Lien vers Pubmed [PMID] – 30941119
Front Immunol 2019;10:382
Immune-mediated inflammatory diseases (IMIDs), such as spondyloarthritis (SpA), psoriasis, Crohn’s disease (CD), and rheumatoid arthritis (RA) remain challenging illnesses. They often strike at a young age and cause lifelong morbidity, representing a considerable burden for the affected individuals and society. Pioneering studies have revealed the presence of a TNF-dependent proinflammatory cytokine cascade in several IMIDs, and the introduction of anti-TNF therapy 20 years ago has proven effective to reduce inflammation and clinical symptoms in RA, SpA, and other IMID, providing unprecedented clinical benefits and a valid alternative in case of failure or intolerable adverse effects of conventional disease-modifying antirheumatic drugs (DMARDs, for RA) or non-steroidal anti-inflammatory drugs (NSAIDs, for SpA). However, our understanding of how TNF inhibitors (TNFi) affect the immune system in patients is limited. This question is relevant because anti-TNF therapy has been associated with infectious complications. Furthermore, clinical efficacy of TNFi is limited by a high rate of non-responsiveness (30-40%) in RA, SpA, and other IMID, exposing a substantial fraction of patients to side-effects without clinical benefit. Despite the extensive use of TNFi, it is still not possible to determine which patients will respond to TNFi before treatment initiation. The recent introduction of antibodies blocking IL-17 has expanded the therapeutic options for SpA, as well as psoriasis and psoriatic arthritis. It is therefore essential to develop tools to guide treatment decisions for patients affected by SpA and other IMID, both to optimize clinical care and contain health care costs. After a brief overview of the biology of TNF, its receptors and currently used TNFi in the clinics, we summarize the progress that has been made to increase our understanding of the action of TNFi on the immune system in patients. We then summarize efforts dedicated to identify biomarkers that can predict treatment responses to TNFi and we conclude with a section dedicated to the recently introduced inhibitors of IL-17A and IL-23 in SpA and related diseases. The focus of this review is on SpA, however, we also refer to RA on topics for which only limited information is available on SpA in the literature.

### Records supplied
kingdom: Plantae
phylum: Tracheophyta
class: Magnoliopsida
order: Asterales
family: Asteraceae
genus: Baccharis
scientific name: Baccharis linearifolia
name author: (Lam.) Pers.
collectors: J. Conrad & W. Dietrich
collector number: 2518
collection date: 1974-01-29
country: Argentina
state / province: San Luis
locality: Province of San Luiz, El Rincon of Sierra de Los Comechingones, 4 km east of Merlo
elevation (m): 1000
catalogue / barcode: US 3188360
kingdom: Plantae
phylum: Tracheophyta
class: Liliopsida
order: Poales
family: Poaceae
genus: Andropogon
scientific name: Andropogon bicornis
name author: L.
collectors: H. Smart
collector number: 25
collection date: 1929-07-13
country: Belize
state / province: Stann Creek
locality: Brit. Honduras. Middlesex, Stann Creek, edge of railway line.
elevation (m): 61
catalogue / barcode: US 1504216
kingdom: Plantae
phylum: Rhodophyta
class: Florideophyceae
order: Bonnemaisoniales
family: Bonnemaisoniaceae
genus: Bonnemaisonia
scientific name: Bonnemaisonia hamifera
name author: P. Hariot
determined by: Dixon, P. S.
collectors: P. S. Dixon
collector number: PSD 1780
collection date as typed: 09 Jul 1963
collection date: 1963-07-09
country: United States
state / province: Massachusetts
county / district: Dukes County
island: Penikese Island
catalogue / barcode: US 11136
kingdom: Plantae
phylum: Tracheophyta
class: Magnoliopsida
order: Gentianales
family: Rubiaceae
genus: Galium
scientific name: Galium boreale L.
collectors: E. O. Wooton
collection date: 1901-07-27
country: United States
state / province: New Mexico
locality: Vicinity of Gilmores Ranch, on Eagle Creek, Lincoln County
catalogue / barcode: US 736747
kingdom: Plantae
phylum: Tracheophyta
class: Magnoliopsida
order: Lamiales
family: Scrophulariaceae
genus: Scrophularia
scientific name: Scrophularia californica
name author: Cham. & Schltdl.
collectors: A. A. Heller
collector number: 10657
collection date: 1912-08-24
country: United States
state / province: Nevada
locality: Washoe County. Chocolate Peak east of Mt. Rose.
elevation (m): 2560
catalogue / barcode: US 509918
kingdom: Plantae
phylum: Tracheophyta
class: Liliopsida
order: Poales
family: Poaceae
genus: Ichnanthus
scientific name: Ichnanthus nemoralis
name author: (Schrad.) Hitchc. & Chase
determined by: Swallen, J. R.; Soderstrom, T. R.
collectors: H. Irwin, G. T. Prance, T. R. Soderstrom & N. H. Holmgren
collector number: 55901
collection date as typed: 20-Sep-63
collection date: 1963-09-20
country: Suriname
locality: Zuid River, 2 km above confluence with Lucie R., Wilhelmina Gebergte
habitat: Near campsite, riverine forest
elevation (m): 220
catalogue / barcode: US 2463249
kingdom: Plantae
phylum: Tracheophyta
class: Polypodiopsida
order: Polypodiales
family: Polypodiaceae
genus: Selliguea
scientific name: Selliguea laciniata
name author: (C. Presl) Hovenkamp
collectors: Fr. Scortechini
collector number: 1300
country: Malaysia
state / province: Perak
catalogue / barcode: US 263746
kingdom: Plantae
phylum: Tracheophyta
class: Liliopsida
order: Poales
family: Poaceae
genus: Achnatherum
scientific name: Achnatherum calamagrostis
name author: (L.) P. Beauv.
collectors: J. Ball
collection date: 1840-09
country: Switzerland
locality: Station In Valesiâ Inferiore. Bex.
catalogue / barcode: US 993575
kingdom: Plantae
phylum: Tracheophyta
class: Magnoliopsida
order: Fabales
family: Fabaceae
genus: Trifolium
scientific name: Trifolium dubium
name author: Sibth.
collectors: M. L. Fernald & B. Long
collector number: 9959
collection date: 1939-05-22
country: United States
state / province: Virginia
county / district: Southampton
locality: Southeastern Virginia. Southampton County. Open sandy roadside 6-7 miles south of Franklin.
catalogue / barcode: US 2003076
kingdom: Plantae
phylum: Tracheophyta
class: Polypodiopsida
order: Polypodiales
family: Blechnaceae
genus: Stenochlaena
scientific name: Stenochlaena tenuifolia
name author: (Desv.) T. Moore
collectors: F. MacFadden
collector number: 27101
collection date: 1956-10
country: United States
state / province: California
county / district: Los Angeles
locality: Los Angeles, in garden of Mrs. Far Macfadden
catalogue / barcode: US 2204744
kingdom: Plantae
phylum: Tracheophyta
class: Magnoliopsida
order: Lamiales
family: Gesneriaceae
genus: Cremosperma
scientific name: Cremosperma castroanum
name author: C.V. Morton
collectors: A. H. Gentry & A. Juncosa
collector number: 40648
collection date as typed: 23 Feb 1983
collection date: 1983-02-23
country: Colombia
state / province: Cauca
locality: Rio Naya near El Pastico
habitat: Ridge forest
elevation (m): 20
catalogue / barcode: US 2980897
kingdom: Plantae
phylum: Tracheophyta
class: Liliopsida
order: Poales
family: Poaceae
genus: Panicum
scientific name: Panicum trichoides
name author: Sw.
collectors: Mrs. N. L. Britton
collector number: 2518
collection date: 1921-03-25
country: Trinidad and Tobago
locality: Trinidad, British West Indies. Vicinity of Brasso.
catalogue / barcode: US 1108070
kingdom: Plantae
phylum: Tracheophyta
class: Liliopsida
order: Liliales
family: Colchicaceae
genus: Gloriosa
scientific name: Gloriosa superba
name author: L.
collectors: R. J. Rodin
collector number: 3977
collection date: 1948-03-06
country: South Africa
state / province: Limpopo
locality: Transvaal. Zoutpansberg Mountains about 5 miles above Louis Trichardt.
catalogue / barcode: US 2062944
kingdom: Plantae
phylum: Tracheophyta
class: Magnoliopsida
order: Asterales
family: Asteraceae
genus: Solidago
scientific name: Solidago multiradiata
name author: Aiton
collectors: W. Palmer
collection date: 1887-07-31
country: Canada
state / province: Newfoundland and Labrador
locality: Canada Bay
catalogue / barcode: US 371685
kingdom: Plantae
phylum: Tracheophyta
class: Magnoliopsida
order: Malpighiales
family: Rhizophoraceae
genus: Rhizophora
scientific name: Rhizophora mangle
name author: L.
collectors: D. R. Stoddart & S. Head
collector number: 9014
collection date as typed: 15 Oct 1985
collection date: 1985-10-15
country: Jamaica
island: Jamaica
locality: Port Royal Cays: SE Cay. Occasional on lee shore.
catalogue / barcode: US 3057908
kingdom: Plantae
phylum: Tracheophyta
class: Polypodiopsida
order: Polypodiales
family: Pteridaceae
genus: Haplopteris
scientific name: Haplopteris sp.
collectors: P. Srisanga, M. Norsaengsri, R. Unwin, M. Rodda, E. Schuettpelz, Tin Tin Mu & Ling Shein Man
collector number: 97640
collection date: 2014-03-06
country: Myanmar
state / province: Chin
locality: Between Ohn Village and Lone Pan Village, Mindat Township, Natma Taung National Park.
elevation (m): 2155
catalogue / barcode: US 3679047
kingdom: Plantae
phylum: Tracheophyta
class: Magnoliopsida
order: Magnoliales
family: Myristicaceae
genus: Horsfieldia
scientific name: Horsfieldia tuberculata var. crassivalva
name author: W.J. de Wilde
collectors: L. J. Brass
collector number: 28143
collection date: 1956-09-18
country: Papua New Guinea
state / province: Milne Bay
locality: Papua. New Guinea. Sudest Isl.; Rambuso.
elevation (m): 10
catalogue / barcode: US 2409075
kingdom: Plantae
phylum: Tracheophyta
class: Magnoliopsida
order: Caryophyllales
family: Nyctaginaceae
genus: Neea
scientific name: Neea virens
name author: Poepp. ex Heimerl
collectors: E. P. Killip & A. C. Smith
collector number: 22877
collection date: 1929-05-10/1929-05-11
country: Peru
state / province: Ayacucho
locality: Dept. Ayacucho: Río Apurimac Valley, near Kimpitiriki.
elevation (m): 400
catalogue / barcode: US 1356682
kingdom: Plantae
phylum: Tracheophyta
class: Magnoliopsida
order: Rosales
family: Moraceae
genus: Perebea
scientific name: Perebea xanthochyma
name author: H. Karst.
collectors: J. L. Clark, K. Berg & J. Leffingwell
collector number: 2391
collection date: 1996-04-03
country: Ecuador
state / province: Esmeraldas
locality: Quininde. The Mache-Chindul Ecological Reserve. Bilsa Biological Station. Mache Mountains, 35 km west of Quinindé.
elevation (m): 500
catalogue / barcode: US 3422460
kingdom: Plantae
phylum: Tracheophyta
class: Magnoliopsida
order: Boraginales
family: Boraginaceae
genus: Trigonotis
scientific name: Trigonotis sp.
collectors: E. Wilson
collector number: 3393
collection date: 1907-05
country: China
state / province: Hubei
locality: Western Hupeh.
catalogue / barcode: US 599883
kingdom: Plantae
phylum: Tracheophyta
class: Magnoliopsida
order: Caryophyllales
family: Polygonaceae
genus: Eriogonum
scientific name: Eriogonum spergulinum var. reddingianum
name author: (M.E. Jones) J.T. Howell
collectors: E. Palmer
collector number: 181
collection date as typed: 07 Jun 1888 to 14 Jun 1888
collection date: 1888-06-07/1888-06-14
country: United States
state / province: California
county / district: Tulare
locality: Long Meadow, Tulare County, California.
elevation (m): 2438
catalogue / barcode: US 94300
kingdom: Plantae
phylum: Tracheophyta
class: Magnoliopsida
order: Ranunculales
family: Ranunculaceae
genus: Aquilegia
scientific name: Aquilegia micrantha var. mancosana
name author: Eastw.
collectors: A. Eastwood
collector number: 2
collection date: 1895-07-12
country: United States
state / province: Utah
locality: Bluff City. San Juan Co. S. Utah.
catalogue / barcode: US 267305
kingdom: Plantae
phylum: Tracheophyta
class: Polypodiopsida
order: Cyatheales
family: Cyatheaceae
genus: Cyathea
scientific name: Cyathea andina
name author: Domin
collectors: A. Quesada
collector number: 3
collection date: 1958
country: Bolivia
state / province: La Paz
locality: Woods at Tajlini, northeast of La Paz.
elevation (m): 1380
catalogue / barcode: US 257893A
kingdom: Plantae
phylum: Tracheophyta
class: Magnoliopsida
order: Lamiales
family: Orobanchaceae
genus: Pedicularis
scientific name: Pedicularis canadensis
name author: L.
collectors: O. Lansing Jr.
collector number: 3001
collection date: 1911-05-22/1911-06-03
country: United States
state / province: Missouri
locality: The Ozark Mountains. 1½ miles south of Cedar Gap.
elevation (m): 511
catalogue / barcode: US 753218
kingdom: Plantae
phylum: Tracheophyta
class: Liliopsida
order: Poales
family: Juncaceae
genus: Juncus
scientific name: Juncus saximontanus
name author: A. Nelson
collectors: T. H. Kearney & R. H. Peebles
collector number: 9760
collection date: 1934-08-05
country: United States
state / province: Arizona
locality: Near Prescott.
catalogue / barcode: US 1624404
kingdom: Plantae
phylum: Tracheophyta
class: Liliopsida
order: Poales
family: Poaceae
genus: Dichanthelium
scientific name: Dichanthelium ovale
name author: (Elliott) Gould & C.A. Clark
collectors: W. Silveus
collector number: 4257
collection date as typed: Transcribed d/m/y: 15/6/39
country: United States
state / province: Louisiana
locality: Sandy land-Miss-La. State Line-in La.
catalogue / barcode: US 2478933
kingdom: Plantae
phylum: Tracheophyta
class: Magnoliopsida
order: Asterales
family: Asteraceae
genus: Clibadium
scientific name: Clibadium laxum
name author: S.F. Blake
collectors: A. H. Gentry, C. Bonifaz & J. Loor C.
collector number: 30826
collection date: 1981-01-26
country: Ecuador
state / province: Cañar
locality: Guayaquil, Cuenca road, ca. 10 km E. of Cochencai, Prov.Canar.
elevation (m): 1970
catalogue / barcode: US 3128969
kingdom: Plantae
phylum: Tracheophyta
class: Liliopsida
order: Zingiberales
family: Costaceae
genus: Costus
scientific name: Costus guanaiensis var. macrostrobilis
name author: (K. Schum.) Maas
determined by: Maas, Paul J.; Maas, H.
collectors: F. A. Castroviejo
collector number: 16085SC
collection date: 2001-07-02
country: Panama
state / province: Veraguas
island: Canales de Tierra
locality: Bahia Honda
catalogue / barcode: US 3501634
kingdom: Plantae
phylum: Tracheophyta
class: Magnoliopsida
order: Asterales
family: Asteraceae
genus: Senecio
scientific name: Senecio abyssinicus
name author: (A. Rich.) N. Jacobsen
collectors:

### Assignment 1
In the abstract on TNF inhibitors, what rate of non-responsiveness limits their clinical efficacy in RA, SpA, and other IMID?
### Assignment 2
Decide whether each statement agrees with the abstract on TNF inhibitors. Answer yes or no for each, and quote the words of the abstract that decide it.
(a) Anti-TNF therapy was introduced 20 years ago.
(b) Doctors can already tell which patients will respond to TNFi before treatment starts.
(c) The review focuses mainly on RA.

### Answer area 1
30-40%

### Answer area 2
(a) Yes: "the introduction of anti-TNF therapy 20 years ago"
(b) No: "it is still not possible to determine which patients will respond to TNFi before treatment initiation"
(c) No: "The focus of this review is on SpA"